Un’altra operaia racconta gli incontri scarni con il marito: lei lavora di giorno, lui fa il turno di notte, quando lei rientra, poco dopo il marito esce, e quando, a fine turno, lui rincasa, lei va al lavoro. Così si consuma la vita delle donne che hanno avuto la fortuna di trovare un lavoro in fabbrica. 

Torniamo a quel 1958 che segna l’esordio di Cecilia Mangini. È il produttore Fulvio Lucisano (nei decenni a venire la sua casa produrrà centinaia di film e documentari) a darle la possibilità di girare il suo primo documentario. Lucisano ha fiducia in quella donna magra e minuta, dall’apparenza fragile, ma assolutamente determinata. Forse ha visto le fotografie scattate nel viaggio alle isole Eolie fatto con il marito Lino Del Fra (che diventerà uno dei più importanti documentaristi italiani) nell’estate del 1952. Straordinarie quelle foto: il biancore accecante delle cave di pomice di Lipari, la luce che avviluppa i corpi dei minatori mettendo in risalto la loro fatica. Lucisano capisce la capacità che ha Cecilia Mangini di accogliere la realtà, e di vibrare con essa. “La Realtà è una divinità elargita a chiunque sappia afferrarla”, dice. 

Così, nel 1958, prende vita il primo documentario: Ignoti alla città, sulla strada aperta da Ragazzi di vita di Pierpaolo Pasolini. Cecilia lo vorrebbe coinvolgere, chiedergli il testo che quasi sempre accompagna le immagini. Teme che, toccato dal successo del suo romanzo, Pasolini possa non essere interessato a un genere povero come il documentario. E poi non sa come contattarlo. Sarà sull’elenco telefonico? C’è: Cecilia dunque gli parla, e lo convince a visionare le immagini. Scriverà il testo che accompagna Ignoti alla città. La partecipazione di Pasolini si allagherà ai due documentari successivi: Il canto della maran”, che è del 1961, e Stendalì.
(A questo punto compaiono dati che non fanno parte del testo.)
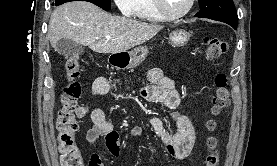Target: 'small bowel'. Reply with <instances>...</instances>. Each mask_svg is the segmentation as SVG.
Returning <instances> with one entry per match:
<instances>
[{
    "label": "small bowel",
    "mask_w": 277,
    "mask_h": 166,
    "mask_svg": "<svg viewBox=\"0 0 277 166\" xmlns=\"http://www.w3.org/2000/svg\"><path fill=\"white\" fill-rule=\"evenodd\" d=\"M147 78L150 85L142 88L141 97L148 102L160 103L166 108L173 110L172 116L175 121V131L169 133L160 117H153L151 126L170 156L177 160H186L194 147L196 136L191 120L175 111L180 105V94L175 88L174 82L166 77L160 69L150 70ZM114 84V81L106 77H99L94 80L91 93L94 96L106 95L112 90ZM88 112V107L82 106L78 108L77 115L84 117ZM90 117L93 125L86 133V141L89 144H94L99 138H104L108 151L113 156H119V135L107 120L104 111L100 107H95L91 111ZM141 135L142 128L140 126H135L130 130L131 138ZM90 164V166H104L101 155L93 153L90 158Z\"/></svg>",
    "instance_id": "obj_1"
}]
</instances>
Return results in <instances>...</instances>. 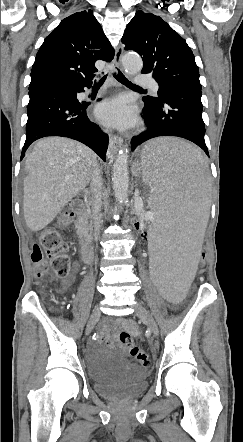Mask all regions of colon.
Masks as SVG:
<instances>
[{"mask_svg": "<svg viewBox=\"0 0 243 442\" xmlns=\"http://www.w3.org/2000/svg\"><path fill=\"white\" fill-rule=\"evenodd\" d=\"M77 208L78 206L76 203L65 206L59 214V224L61 226L70 225L74 215L77 213ZM137 221H129L125 224V227L129 230H135L136 233H140V243L146 244L149 241L147 228H144L146 227V224H141L144 221L141 217L138 218ZM43 251L50 260V263H48L44 257ZM208 260V255H201L197 264V269L203 270ZM31 261L34 266V275L37 278L46 277L49 266L58 277H66L69 274L71 262L68 256V245L56 229L48 228L42 232L39 244L33 246ZM119 341L128 349L130 356L141 366L149 367L151 365V360L147 352L134 344L133 338L128 332H121L119 335Z\"/></svg>", "mask_w": 243, "mask_h": 442, "instance_id": "colon-1", "label": "colon"}]
</instances>
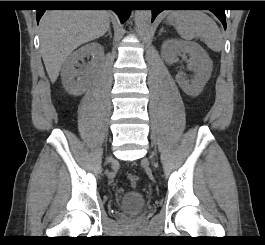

Suonano ancora, del 1960, sulle ritualità funebri della Grecia salentina “per alleviare la mancanza e il vuoto della morte”. Soltanto tre anni separano i due documentari del ’60-‘61 da Essere donne del 1964. Ma è un salto, due Italie: l’imperativa razionalità della fabbrica e la “notte oscura” di una religiosità estranea a ogni modernità, “sopravvissuta alla mutazione antropologica che stava cambiando il volto del paese”. Cecilia Mangini le tiene insieme, passa dall’una all’altra, percorrendo una sorta di “crocevia temporale”.

Fonti:

Cecilia Mangini, Ignoti alla città, documentario, 1958.
Cecilia Mangini, Stendalì, documentario, 1961.
Cecilia Mangini, Essere donne, documentario, 1964.
“Cinema e identità italiana”, a cura di Stefania Parigi, Christian Liva, Vito Zagarrio, Roma, 2019.